A third example of beliefs modifying the evolved core morality is the advance of civil rights in the last sixty years in the U.S. The core morality says that within your group you should treat others as you would like to be treated: as human beings who you can’t mistreat, cheat, abuse, kill, etc. The problem has always been: what’s the requirement for membership in the group?
In the past, people of color were outside the dominant WASP culture of this country, so it was moral to treat them badly. The collective belief held that these people weren’t fully human, and they certainly weren’t part of “us.” Slowly different ethnicities were added to the dominant group - Irish were admitted around the turn of the 20th century (they were once viewed as being a swarthy race, not equal to "whites"), and blacks during the Civil Rights era.
If you look at photos or film of the Civil Rights struggle in the 1960’s it’s easy to think, from the perspective of 2013, that the white people resisting integration were evil or immoral in their thinking. But that is a flawed perspective. These people were certain that they were taking a moral stance. Many were good people within their group; they were upholding the morality of their tribe that said it was right to exclude blacks from public spaces.

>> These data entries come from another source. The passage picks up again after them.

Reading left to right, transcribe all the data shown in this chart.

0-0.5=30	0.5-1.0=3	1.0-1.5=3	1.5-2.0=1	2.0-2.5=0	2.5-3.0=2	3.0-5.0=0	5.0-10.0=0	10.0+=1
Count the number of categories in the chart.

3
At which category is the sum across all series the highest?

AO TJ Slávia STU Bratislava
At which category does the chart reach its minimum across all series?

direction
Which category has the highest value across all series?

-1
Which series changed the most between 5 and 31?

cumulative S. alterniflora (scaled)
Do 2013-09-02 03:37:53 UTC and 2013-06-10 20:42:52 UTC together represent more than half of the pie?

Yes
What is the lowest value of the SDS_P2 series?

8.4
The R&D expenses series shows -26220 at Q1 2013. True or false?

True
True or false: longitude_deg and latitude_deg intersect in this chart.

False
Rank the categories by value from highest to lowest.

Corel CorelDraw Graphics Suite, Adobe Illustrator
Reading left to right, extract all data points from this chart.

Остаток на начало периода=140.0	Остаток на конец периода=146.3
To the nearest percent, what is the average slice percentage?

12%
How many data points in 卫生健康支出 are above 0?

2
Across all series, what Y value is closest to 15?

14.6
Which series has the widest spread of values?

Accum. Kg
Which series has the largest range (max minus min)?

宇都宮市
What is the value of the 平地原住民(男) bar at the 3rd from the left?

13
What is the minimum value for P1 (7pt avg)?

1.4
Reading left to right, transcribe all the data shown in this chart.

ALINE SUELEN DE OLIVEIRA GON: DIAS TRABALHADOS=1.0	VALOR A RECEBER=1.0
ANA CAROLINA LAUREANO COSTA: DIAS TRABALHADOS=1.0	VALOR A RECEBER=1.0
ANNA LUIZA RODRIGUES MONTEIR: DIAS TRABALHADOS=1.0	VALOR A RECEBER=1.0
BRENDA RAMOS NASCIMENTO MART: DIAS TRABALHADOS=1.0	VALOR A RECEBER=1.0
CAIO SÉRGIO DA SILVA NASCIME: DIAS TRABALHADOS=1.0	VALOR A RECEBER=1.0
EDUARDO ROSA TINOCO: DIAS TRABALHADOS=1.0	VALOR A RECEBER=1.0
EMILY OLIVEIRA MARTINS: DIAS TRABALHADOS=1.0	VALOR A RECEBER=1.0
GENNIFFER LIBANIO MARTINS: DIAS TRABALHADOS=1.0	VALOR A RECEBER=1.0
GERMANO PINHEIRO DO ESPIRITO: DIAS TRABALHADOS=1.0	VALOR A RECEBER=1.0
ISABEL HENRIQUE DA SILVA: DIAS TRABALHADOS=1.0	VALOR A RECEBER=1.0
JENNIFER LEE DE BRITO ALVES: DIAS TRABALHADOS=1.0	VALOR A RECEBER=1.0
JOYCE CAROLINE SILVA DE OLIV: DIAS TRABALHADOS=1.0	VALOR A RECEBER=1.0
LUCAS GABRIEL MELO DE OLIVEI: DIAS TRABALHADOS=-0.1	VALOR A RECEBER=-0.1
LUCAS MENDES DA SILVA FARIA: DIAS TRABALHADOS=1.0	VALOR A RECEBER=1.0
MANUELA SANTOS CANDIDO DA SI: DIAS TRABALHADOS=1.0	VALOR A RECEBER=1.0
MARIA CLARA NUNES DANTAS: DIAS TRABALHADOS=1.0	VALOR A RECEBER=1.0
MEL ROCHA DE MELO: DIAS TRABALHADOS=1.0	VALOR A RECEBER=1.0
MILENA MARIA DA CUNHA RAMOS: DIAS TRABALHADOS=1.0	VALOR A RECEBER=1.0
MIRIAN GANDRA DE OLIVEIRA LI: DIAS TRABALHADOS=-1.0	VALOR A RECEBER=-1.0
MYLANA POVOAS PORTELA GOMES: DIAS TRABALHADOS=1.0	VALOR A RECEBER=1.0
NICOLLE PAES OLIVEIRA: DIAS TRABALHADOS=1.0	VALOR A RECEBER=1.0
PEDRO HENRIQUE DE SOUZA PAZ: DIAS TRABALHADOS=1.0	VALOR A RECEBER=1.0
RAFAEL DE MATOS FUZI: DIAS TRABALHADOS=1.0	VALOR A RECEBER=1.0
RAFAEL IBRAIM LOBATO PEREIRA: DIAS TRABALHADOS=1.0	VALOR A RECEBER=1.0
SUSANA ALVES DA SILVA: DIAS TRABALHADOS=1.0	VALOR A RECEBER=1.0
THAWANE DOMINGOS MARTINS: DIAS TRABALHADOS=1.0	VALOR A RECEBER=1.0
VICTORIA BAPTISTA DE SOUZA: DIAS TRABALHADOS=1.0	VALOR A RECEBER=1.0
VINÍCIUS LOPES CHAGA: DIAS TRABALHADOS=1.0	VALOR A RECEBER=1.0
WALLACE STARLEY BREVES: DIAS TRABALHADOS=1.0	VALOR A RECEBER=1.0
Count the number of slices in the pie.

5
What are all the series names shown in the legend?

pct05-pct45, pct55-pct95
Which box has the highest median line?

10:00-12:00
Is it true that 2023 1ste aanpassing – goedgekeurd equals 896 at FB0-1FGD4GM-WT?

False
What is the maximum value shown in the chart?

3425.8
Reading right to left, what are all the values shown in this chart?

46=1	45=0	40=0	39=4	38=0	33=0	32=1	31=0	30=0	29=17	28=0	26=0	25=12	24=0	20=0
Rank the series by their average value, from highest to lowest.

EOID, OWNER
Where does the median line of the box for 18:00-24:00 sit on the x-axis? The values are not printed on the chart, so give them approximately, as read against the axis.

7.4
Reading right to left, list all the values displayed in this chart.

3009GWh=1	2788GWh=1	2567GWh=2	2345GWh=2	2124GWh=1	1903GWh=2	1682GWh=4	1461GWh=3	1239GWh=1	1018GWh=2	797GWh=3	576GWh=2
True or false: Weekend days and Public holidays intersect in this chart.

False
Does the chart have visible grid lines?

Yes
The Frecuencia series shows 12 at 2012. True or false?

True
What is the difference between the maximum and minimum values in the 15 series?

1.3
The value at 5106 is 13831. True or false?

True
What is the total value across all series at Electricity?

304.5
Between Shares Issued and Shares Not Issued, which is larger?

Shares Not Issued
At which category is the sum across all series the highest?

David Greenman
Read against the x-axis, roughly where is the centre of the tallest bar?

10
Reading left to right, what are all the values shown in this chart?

Martin Luther King, Jr. made this point beautifully in his account of the Montgomery bus boycott, Stride Toward Freedom. In the passage below he is writing about his thoughts the night his house was bombed. He had compassion for the white people involved because he realized that they had been taught to think that black people were inferior; they were good people who did bad things because of their conditioning:
I tried to put myself in the place of the police commissioners. I said to myself these are not bad men. They are misguided. They have fine reputations in the community. In their dealings with white people they are respectful and gentlemanly. They probably think they are right in their methods of dealing with Negroes. They say the things they say about us and treat us as they do because they have been taught these things. From the cradle to the grave, it is instilled in them that the Negro is inferior. Their parents probably taught them that; the schools they attended taught them that; the books they read, even their churches and ministers, often taught them that; and above all the very concept of segregation teaches them that. The whole cultural tradition under which they have grown—a tradition blighted with more than 250 years of slavery and more than 90 years of segregation—teaches them that Negroes do not deserve certain things. So these men are merely the children of their culture. When they seek to preserve segregation they are seeking to preserve only what their local folkways have taught them was right.
What has changed in the last sixty years (not completely, unfortunately) is the belief about who is human, who is part of “our” group and must be treated with respect. We’re currently witnessing the extension of the group-identity to include gays in such fast-forward that the shift in beliefs is visible.
We’ve still got a way to go. One day, there will be only one group, the human race. No lines.
The point here though, is that what’s changing is not the core morality, it’s the beliefs that interpret the meaning of the morality. There is an objective morality that we all share.
What I think is powerful about this view of morality is that it allows us to feel differently towards those we think are being immoral. They may actually be very moral people, but with twisted beliefs. We can have compassion for their confusion and do what we can to change their beliefs.
And to means our collective morality can keep being improved until it embraces care and respect for all living creatures, ultimately for everything.
Note: I believe that there is an underlying consciousness that is the Ground of Being. This consciousness is present in all physical form, but is very well buried in most of the universe. It’s coming awake in life-forms, and an evolved creature like Homo sapiens is just aware enough to be conscious of this underlying Ground consciousness. This consciousness is Love, and with love underlying all form, moral behavior is going to be the default.